Monday, September 25, 2006

This week was all about out with the old and in with the new while Britney Spears squirted out a new Federletus and Chris Klein was rumoured to be the father of Suri Cruise. It was certainly out with the old and in with the new for Anna Nicole Smith who, moments after giving birth to HER new daughter in the Bahamas, found her 20 year old son mysteriously dead in a chair in the next room.
But, while all this high profile and STANDARD news fare was being served up here’s what else happened slightly under the radar:
Texans confirmed that they really have no regard for the body’s nutritional needs whatsoever this week when the Texas State Fair unveiled and then gave an award to Abel Gonzales Jr’s new intestine assaulting food manifestation of self abuse: “deep fried coke”. The “dessert” for want of a better word is made up of deep fried coca cola flavoured batter drizzled with coca cola fountain syrup and topped with whipped cream.

Meanwhile, in Wisconsin, three 20 year old boys dug up the corpse of a 20 year old girl in the hopes of having sex with it. The three had stopped at a store on the way to the cemetery to buy condoms."Just when you think you've seen it all,” the local sheriff was quoted as saying. “something strange like this happens,”

And speaking of something strange, over the pond in London, Timmy the Bichon Frise and Muffin the Shih Tzu got married in store at Harrods as part of Harrods Änything is Possible season. The wedding follows on from a publicity stunt where a businessman gift wrapped a helicopter for his wife.

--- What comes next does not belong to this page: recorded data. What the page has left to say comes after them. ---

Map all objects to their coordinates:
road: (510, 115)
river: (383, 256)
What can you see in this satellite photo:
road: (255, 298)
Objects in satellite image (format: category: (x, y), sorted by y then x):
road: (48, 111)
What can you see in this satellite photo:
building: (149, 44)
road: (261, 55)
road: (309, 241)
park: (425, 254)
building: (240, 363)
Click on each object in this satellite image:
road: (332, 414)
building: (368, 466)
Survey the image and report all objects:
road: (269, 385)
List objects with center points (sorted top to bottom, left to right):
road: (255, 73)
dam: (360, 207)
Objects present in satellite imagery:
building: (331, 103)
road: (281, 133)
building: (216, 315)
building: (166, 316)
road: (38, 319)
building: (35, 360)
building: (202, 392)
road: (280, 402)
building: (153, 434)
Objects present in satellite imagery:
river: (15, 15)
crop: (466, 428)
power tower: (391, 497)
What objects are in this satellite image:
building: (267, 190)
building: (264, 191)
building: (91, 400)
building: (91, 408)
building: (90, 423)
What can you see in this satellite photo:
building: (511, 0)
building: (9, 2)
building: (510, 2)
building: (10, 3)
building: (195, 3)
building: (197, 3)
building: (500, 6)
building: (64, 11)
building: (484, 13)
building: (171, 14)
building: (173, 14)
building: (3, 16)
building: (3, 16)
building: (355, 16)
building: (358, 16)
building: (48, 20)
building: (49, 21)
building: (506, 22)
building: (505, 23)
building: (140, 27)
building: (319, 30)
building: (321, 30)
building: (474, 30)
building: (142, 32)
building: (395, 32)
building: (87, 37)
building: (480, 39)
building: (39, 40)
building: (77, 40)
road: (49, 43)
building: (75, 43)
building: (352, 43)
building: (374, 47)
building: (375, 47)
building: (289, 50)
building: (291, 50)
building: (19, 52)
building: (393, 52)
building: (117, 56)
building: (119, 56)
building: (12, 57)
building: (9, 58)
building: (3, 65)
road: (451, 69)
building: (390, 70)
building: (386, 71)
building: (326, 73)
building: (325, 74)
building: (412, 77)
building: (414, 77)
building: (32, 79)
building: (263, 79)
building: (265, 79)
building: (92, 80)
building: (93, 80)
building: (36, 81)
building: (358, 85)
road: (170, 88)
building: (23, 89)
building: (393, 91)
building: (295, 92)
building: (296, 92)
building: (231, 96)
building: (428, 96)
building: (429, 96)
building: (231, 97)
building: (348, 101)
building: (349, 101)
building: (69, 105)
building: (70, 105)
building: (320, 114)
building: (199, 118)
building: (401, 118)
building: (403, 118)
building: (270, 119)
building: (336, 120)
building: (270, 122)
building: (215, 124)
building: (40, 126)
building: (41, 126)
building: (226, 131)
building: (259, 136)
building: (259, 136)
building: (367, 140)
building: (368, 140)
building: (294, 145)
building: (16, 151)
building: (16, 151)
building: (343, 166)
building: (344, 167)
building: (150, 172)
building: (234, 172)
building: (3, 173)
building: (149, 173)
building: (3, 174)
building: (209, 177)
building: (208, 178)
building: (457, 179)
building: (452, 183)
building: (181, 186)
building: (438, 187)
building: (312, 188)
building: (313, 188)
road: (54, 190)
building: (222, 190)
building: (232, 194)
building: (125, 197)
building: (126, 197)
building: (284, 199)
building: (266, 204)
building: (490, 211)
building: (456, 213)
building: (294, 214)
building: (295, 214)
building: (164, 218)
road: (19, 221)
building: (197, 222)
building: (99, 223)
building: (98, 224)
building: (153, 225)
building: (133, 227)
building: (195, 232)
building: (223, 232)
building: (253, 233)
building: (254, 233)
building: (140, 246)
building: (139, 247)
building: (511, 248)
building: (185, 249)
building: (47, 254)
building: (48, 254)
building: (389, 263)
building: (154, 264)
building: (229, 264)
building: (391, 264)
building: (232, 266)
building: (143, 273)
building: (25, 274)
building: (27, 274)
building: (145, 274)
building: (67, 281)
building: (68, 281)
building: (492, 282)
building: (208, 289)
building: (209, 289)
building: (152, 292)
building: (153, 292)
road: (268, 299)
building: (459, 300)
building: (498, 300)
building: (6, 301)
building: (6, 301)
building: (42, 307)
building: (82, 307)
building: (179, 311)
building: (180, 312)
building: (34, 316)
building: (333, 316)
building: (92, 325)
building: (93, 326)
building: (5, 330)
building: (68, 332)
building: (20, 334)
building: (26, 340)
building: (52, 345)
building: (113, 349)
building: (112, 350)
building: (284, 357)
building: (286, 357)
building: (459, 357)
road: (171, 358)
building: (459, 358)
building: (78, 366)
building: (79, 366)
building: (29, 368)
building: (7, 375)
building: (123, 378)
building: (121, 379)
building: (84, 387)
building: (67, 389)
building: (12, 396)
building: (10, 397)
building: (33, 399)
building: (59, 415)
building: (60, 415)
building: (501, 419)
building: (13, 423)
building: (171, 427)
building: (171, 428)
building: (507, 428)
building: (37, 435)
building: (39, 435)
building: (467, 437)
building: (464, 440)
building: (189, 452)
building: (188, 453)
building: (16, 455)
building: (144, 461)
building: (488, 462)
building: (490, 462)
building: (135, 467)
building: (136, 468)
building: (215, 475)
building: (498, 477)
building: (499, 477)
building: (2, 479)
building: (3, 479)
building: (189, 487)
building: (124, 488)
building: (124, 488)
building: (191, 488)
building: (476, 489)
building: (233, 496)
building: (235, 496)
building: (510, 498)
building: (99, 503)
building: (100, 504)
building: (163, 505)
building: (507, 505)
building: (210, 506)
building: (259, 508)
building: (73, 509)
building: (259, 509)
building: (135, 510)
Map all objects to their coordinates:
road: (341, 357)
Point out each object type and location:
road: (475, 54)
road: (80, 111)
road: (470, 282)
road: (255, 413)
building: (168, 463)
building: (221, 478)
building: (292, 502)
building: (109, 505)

In further expressions of romantic attachment in Europe – or rather, in this case DE-tachement, a genitally obsessed German widow cut off her dead husband’s dick as part of her plan to have it pickled as a reminder of their relationship.
In Scotland, an exceptionally ugly fish at the Royal Museum under went surgery to remove an unsightly growth from it’s eye in response to multiple complaints from customers who found it offensive to look at. The fish now has only one eye but at least the universally beautiful Scots who wander past it each day eating their sheep stomach lunch don’t feel uneasy looking at it and isn’t that’s all that counts?
In India, a three year old German Shepherd has reportedly taken up yoga.
And in larger attempts to keep the peace A Russian mayor has called for prostitution to be made legal in a bid to wipe out a rising tide of extremism. Igor Shpektor, mayor of Vorkuta, said it would give men another way to spend their time rather than getting involved in racist attacks.
Greenpeace Netherlands has issued a statement warning sex toy lovers not to shove the "Spectra Gel Anal Plug" or the "Crystal Jelly Double Dong" inside themselves. As these sex toys apparently contain "extremely high concentrations of phthalate plasticisers which allegedly pose a risk to human health and the environment".
In a move that shocked the world, organisers at Madrid's fashion week turned away underweight models after protests that girls and young women were trying to copy their rail-thin looks and developing eating disorders.
Thousands of people are flocking to a Malaysian village to see a 'ghost tree' which has reportedly sprouted a human face. Housewife Noraziah Zakaria added: "I was curious and shocked to find that the curves indeed look like a human face."
And finally, A Serbian man needed emergency surgery after he had sex with a hedgehog on a witchdoctor's advice.
Zoran Nikolovic, 35, from Belgrade, says the witchdoctor told him it would cure his premature ejaculation.
A hospital spokesman said: "The animal was apparently unhurt and the patient came off much worse from the encounter. We have managed to repair the damage to his penis."